Slavery is the model. The Quran permitted slavery but simultaneously emphasized human dignity, the equality of all believers before God, and the moral virtue of freeing slaves. Early Islamic scholars used exactly those passages to progressively restrict slavery over centuries until abolition became the dominant position across the Islamic world. No one declared the Quran wrong; scholars used its own language and traditions to push for change.
This method could bring change in gender equality and more religious tolerance. The Quran already contains the raw material. Women are described as equal before God. Justice and dignity are foundational obligations. The People of the Book have explicit protections. A scholar working with this argument could eventually bring about full legal equality for women and protections for all religious communities.
Today, 25% of the world identifies as Muslim. Fifty countries have a population that is 50% or more Muslim. In 26 of those nations, across Asia, Africa, the Middle East, and sub-Saharan Africa, Islam is part of the government. Only about 20% of Muslims live in the Arab world. Islam has a global reach.
Taizong’s institutions lasted 250 years, the “empire limit”. The Quran has been in continuous use for 1,400 years. If our time traveler were able to keep his or her head, this is the time and place that could transform the world.
If you enjoyed this article, help support my work by becoming a paid subscriber or “buy me a coffee.”
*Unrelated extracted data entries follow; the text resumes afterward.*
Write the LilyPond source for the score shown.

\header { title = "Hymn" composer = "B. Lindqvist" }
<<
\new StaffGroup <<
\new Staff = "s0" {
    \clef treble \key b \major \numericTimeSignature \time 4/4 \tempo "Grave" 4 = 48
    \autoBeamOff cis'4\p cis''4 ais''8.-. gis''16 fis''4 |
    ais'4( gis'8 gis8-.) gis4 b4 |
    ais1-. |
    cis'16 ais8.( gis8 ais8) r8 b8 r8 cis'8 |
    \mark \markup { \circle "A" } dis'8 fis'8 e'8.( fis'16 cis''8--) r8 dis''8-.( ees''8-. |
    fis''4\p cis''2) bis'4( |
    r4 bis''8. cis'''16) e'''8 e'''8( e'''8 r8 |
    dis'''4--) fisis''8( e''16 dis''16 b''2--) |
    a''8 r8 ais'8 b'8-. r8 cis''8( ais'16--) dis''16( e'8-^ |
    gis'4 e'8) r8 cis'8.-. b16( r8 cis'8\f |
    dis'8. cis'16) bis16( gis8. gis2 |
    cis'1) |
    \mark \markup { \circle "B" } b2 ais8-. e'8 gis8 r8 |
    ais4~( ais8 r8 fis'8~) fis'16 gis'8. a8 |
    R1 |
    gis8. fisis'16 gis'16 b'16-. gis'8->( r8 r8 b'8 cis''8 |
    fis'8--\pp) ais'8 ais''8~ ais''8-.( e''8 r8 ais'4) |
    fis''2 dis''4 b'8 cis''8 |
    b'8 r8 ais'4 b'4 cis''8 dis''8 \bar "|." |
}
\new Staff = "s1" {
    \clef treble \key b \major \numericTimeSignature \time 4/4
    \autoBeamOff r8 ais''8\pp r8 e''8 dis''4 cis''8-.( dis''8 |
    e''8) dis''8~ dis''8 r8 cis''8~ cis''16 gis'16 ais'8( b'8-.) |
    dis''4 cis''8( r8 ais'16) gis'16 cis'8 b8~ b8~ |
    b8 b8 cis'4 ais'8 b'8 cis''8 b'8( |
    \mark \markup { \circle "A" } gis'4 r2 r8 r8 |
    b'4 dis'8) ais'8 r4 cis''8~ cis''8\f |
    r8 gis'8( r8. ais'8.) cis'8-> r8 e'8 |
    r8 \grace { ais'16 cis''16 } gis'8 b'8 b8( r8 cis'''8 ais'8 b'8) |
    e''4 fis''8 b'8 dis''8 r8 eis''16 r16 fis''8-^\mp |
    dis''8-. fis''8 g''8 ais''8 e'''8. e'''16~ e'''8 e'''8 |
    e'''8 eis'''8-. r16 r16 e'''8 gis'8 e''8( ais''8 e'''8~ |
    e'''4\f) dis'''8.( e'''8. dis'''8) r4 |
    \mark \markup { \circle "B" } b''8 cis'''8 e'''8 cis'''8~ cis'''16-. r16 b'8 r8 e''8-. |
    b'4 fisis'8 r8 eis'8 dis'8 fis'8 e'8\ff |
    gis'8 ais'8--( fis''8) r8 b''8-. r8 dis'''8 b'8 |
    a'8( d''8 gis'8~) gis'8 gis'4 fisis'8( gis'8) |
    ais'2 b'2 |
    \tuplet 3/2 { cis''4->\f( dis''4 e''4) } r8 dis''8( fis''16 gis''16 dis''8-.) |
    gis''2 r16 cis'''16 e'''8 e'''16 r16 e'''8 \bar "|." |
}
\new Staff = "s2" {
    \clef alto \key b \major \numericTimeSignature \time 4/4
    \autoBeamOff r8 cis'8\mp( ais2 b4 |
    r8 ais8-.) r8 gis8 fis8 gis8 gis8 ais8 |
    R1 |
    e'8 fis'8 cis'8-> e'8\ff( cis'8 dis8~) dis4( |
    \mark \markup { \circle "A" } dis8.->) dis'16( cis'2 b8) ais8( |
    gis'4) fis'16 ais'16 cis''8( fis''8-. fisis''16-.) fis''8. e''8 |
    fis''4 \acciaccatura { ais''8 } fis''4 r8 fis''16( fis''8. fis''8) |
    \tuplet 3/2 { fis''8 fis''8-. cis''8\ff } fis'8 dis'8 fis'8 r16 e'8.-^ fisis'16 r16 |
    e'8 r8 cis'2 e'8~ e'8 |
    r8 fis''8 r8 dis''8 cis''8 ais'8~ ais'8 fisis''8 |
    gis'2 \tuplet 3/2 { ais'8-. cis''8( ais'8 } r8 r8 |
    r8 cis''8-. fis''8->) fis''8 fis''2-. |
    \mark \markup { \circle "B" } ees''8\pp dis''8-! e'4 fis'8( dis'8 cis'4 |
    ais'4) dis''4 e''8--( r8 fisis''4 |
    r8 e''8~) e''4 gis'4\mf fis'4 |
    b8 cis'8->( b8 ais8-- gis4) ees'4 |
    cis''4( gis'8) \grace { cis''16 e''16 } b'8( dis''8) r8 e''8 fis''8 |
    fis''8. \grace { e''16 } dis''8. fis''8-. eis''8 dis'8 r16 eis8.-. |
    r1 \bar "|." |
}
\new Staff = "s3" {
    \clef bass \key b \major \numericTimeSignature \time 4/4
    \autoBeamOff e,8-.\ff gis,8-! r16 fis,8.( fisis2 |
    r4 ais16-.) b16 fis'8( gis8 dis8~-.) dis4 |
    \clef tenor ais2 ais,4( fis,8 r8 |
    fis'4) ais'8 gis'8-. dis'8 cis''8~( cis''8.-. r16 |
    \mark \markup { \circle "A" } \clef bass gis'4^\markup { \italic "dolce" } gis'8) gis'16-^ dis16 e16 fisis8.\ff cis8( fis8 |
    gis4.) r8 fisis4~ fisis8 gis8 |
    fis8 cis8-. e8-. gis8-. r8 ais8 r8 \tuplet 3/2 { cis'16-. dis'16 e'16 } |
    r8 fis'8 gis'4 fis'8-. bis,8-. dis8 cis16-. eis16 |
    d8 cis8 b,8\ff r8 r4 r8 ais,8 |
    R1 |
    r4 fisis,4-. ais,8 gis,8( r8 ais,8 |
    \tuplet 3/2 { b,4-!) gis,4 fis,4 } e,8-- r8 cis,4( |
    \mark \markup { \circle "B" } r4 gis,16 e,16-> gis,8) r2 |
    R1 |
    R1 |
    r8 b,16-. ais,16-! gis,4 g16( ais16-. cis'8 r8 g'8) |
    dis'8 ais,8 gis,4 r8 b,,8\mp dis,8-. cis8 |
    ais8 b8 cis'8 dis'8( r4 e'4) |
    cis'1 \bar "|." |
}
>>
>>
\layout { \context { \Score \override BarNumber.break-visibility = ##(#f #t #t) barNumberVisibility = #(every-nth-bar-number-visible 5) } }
"It spread because religion is the most durable transmission mechanism humans have produced."
Religion is to the group what belief is to the individual – essential and foundational. Philosophy is important in asking rational questions, but religion is much more comprehensive and handles life at both the irrational and mundane margins.
No group would thrive nor long survive without religion ... so much more than believing in “God”.
I'm intrigued by the notion that religion is the most powerful transmitter of culture. Could science be a similar transmitter of culture? It is different than faith in that it rejects unfalsifiable truth; truth that is so important, that it can overrule mere reason. But in modern times, science facts have as much respect as the unfalsifiable beliefs of religion. But as soon as some physics fact is stretched to include some cultural advice or rule, its falsifiability is lost and it is thrown out of the science realm.
But what if it turns out that behavior-advice in the form of laws or legislation that directs expenditure, can have rational roots? That emotion based legislation (such as being poor as a claim on those who aren't) cannot overwhelm reason, is possible. . . it's just difficult. Ah ha, but what if A-I is so pervasive that every ruling, every communication between legislators was overheard by a personal A-I to correct illogic and to remove the sacredness of an unfalsifiable belief?